» **Listed entries**
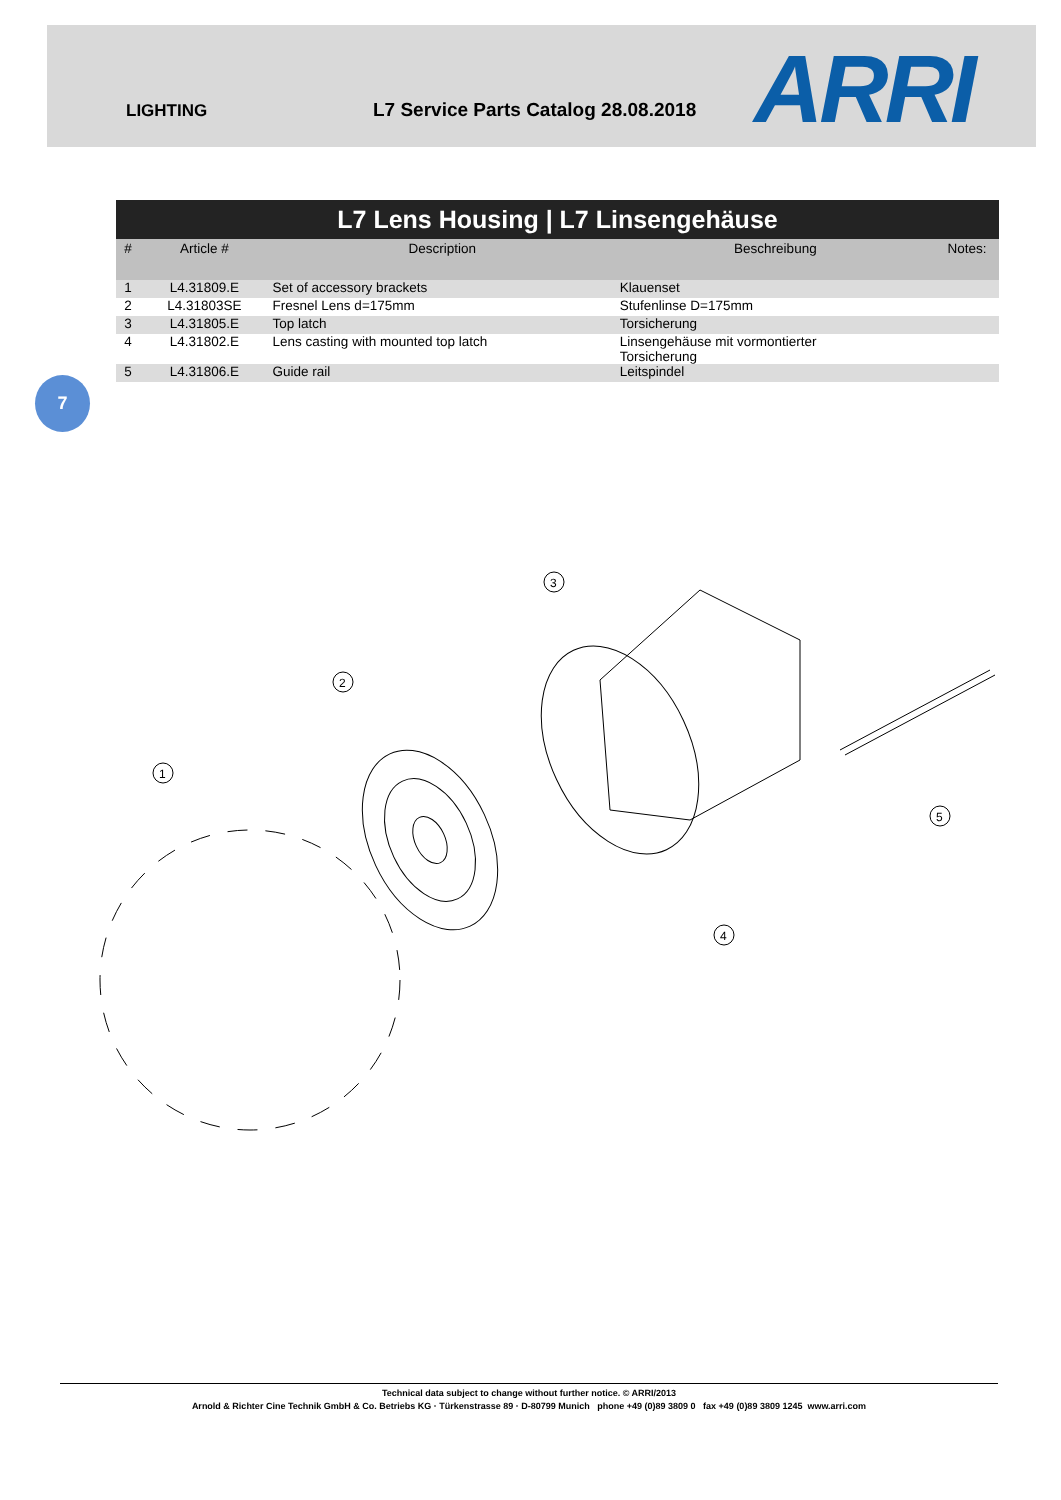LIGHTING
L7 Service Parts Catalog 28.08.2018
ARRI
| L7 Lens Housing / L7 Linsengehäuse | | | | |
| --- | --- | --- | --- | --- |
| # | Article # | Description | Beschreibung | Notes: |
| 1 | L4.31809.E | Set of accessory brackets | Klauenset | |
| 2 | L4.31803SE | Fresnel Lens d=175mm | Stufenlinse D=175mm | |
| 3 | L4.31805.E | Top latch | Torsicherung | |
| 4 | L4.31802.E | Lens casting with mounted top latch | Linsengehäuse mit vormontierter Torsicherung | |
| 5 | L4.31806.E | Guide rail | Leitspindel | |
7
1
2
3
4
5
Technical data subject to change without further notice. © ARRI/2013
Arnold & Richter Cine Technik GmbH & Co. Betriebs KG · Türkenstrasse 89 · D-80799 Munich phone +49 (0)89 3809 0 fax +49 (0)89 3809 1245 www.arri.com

» **What is needed**
Go through the records above and copy every line holding the word "Linsengehäuse".

» **Expected output**
| L7 Lens Housing / L7 Linsengehäuse | | | | |
| 4 | L4.31802.E | Lens casting with mounted top latch | Linsengehäuse mit vormontierter Torsicherung | |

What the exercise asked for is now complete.